Jakarta, CNBC Indonesia - Sebanyak 4,3 juta unit mobil listrik di China mendadak ditarik (recall). Langkah ini diambil akibat kekhawatiran pintu kendaraan sulit dibuka dalam kondisi darurat.

Jutaan unit mobil listrik tersebut berasal dari Tesla dan delapan produsen otomotif lainnya. Proses perbaikan akan bervariasi, mulai dari pembaruan perangkat lunak (software) hingga penambahan label peringatan dan penandaan yang lebih jelas di sekitar gagang pintu, dikutip dari Reuters, Senin (24/8/2026).

Pihak Tesla tidak segera menanggapi permintaan konfirmasi. Sementara itu, dua produsen otomotif lainnya, Geely dan Xpeng, menolak memberikan komentar.

Di sisi lain, Xiaomi menyatakan tidak memiliki informasi tambahan di luar pemberitahuan resmi dari regulator.

Leapmotor menegaskan komitmennya terhadap keselamatan konsumen. Pihaknya menyampaikan bahwa penanganan akan berfokus pada penambahan label peringatan serta pembaruan software pada kontrol jendela elektrik.

Penarikan ini dilakukan sebagai bentuk tanggung jawab perusahaan kepada pengguna, tegas pihak Leapmotor.

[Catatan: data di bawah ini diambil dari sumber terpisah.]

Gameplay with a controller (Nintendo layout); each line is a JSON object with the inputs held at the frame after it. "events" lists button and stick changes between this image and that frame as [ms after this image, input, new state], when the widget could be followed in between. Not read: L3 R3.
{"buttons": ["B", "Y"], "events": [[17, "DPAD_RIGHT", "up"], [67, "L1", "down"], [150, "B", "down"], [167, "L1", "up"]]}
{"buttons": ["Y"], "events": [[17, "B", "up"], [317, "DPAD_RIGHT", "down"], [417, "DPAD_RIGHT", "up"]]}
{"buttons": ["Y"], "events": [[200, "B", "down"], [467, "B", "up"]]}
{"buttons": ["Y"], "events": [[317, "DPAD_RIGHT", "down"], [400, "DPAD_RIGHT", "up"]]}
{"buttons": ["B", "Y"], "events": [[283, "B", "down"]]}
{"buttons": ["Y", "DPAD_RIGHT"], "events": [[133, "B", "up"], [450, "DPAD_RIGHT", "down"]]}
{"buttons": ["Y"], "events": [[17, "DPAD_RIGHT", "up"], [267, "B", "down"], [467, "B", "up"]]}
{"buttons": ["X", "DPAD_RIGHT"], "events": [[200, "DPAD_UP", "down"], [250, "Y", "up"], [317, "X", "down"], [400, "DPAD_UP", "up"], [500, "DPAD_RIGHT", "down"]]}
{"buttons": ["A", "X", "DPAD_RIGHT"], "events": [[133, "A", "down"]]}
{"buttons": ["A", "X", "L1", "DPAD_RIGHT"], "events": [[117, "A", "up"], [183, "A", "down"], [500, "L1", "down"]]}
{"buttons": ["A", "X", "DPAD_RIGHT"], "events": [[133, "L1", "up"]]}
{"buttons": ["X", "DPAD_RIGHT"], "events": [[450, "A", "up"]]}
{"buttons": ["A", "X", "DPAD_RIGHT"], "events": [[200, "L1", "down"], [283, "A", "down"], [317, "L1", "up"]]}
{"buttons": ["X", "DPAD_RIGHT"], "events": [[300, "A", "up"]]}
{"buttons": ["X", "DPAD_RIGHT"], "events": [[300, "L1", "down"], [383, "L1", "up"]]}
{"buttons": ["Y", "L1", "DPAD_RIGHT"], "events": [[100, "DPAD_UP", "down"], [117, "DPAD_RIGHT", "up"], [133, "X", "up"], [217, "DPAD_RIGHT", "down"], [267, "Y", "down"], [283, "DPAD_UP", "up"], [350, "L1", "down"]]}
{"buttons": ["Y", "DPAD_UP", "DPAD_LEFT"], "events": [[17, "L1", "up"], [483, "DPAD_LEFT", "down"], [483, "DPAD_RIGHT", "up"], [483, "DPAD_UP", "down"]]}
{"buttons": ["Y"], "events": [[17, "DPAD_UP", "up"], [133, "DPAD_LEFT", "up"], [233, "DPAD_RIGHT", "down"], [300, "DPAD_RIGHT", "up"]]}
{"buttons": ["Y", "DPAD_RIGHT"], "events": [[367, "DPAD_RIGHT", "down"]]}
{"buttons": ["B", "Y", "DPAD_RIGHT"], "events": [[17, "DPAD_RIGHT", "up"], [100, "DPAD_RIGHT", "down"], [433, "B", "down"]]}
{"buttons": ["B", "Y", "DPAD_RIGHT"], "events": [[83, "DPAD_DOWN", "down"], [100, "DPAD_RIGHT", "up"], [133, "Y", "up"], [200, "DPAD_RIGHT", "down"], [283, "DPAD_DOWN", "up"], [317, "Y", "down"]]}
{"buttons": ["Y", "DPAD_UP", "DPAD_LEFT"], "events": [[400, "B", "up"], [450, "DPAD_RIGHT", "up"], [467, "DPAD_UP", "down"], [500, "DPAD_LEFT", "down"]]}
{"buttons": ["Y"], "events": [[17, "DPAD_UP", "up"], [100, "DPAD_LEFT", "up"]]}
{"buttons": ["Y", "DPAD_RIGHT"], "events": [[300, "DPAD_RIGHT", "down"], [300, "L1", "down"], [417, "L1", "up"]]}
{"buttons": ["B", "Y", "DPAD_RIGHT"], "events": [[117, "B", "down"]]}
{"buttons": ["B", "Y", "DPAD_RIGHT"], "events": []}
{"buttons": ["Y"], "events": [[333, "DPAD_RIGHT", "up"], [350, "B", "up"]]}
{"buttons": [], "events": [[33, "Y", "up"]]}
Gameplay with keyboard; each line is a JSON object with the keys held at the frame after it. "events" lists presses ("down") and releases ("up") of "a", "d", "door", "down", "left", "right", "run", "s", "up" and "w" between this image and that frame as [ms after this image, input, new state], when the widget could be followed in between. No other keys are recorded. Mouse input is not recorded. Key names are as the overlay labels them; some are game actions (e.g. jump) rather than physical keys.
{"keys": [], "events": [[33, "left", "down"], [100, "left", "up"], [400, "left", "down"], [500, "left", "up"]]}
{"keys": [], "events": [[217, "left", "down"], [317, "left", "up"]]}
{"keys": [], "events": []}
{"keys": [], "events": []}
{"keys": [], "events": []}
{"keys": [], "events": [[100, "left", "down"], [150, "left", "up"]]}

China diketahui kian memperketat pengawasan terhadap industri kendaraan listrik (electric vehicle/EV) mulai tahun ini, termasuk menerbitkan standar keselamatan yang lebih ketat.

Mulai tahun depan, pemerintah China bahkan bakal melarang penggunaan desain gagang pintu tersembunyi (flush door handles). Padahal, desain ini telah diadopsi oleh banyak produsen, termasuk Tesla dan sejumlah pabrikan lokal China.

Isi krusial terkait pintu yang gagal terbuka ini sempat diangkat oleh media pemerintah pada Oktober lalu. Kala itu, seorang pengemudi Xiaomi SU7 tewas akibat kecelakaan yang memicu kebakaran. Warga di sekitar lokasi kejadian tidak mampu menyelamatkan korban lantaran pintu kendaraan terkunci dan tidak bisa dibuka dari luar.

Tak hanya di China, masalah gagang pintu ini juga menjadi sorotan tajam di Amerika Serikat (AS). Badan Keselamatan Lalu Lintas Jalan Raya Nasional AS (NHTSA) kini tengah mengkaji standar keselamatan baru guna meminimalisasi risiko penumpang terjebak saat sistem kelistrikan mobil mati.